(Dataset entries)
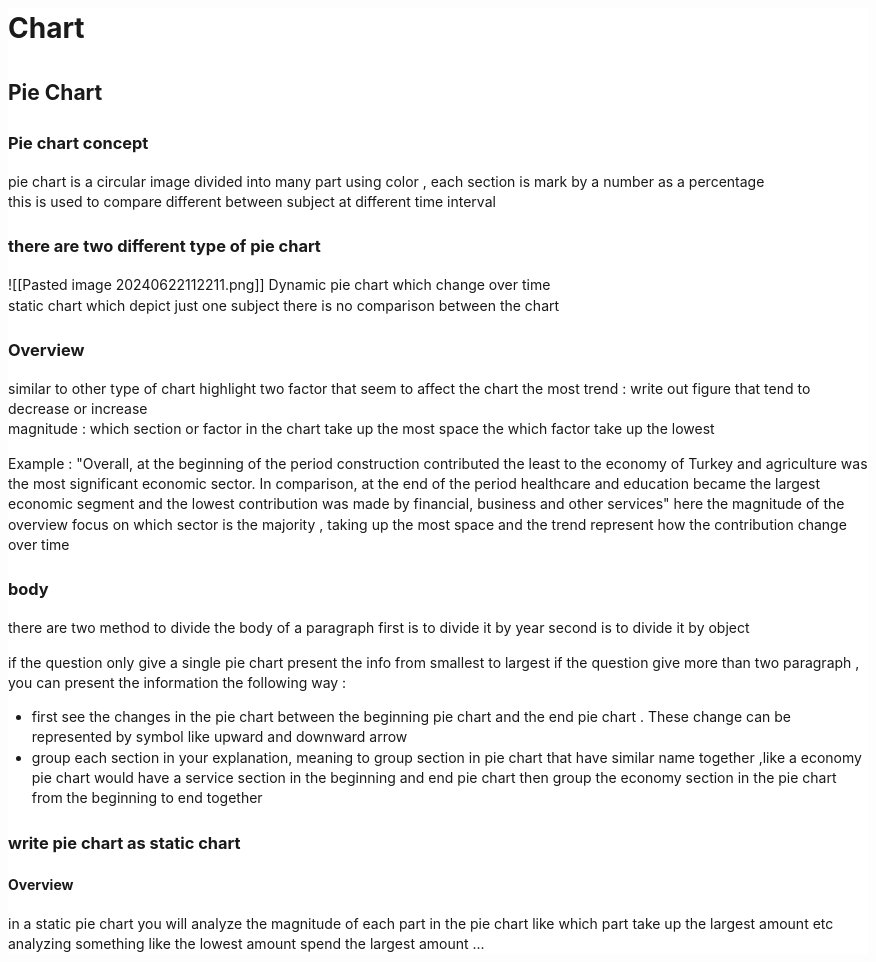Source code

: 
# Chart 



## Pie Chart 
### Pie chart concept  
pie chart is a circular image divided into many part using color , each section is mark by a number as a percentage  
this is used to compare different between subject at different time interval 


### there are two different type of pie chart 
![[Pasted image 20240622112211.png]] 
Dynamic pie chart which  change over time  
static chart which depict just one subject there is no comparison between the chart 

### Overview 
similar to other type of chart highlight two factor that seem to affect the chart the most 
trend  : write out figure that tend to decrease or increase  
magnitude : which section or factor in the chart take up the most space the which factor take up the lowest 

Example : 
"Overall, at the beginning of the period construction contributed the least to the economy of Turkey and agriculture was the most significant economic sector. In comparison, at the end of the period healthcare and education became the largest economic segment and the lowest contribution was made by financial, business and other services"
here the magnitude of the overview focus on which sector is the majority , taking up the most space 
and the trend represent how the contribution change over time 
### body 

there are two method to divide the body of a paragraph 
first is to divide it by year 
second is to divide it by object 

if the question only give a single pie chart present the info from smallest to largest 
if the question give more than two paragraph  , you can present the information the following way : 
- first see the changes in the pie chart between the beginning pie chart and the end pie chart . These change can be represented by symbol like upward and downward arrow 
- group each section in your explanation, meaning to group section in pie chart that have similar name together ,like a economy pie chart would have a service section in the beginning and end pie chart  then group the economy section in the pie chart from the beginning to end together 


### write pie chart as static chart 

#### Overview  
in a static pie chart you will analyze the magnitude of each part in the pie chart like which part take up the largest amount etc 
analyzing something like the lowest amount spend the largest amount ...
...
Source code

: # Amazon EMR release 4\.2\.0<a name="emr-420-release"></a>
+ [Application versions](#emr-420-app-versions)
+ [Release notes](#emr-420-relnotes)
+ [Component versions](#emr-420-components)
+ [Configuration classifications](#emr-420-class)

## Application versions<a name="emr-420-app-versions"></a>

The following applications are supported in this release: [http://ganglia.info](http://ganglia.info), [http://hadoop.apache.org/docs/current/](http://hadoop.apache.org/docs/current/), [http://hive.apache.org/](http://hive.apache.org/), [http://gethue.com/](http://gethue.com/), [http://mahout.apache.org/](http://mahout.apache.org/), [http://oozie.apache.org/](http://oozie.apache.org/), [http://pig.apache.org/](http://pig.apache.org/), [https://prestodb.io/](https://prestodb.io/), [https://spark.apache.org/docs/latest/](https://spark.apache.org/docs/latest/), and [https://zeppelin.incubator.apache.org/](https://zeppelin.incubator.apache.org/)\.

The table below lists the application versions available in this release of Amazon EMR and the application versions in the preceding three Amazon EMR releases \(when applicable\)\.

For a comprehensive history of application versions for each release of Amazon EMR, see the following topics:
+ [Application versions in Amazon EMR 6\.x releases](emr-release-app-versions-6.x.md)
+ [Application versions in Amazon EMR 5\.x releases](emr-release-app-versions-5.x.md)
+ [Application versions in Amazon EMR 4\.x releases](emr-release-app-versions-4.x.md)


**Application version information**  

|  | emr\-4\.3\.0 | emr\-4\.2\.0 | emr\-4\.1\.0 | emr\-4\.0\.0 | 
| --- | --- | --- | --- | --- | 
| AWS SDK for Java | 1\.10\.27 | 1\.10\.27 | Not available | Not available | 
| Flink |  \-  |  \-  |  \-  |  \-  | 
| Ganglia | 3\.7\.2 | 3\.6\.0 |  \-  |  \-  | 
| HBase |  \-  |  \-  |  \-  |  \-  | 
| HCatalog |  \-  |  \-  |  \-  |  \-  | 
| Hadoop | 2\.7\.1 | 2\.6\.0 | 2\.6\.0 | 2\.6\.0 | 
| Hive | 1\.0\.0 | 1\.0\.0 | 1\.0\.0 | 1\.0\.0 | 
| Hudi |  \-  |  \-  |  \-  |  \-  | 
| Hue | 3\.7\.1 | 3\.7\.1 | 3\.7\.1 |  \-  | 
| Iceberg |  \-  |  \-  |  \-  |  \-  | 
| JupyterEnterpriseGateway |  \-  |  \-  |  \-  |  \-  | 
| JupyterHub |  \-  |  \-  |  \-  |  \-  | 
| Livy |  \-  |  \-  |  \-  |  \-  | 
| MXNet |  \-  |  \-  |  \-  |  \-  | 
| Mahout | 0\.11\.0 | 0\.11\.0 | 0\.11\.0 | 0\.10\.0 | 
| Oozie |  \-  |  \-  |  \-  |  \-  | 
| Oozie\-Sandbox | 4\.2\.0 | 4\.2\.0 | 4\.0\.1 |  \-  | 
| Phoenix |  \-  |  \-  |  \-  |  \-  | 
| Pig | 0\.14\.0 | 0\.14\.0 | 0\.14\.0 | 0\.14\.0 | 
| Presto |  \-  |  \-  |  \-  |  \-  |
...
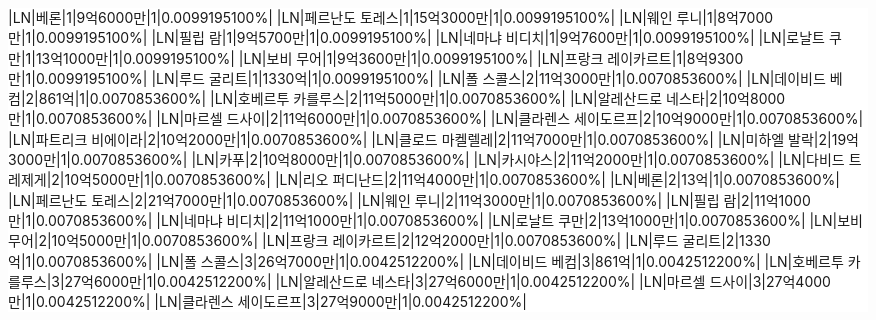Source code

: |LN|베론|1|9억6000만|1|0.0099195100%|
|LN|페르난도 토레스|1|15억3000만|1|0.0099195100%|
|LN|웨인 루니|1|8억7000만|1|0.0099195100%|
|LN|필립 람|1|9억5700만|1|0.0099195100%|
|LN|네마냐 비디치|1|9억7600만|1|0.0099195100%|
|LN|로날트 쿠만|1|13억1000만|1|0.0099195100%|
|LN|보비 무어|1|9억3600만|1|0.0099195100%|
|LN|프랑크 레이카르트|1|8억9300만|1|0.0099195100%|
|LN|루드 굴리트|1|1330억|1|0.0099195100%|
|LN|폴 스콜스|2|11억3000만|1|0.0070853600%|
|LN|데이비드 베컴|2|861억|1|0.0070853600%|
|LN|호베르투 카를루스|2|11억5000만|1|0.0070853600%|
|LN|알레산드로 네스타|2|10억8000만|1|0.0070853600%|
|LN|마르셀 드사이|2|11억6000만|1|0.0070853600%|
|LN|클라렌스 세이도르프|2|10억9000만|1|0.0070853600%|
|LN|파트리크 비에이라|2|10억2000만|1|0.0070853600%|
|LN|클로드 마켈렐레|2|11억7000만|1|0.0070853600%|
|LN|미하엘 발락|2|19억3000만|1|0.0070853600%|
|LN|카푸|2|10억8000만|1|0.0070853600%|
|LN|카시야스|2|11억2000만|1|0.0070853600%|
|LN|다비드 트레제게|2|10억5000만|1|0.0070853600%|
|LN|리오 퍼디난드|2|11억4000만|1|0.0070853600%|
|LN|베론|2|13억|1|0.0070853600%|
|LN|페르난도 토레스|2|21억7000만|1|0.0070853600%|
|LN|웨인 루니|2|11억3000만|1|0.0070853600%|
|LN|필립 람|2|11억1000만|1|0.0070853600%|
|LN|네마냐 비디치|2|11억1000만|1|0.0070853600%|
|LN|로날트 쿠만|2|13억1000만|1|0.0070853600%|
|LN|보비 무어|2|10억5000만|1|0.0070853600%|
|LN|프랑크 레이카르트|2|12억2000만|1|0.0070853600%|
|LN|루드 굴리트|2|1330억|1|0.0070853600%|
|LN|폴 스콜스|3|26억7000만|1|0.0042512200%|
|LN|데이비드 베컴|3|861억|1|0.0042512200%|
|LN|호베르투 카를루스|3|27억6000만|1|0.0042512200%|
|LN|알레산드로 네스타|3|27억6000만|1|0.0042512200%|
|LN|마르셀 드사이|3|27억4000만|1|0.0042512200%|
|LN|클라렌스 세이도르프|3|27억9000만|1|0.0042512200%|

TASK INSTRUCTIONS
Gather every line of the entries above that contains the string "호베르투", treating uppercase and lowercase as distinct.

RESULT FOR THIS TASK
|LN|호베르투 카를루스|2|11억5000만|1|0.0070853600%|
|LN|호베르투 카를루스|3|27억6000만|1|0.0042512200%|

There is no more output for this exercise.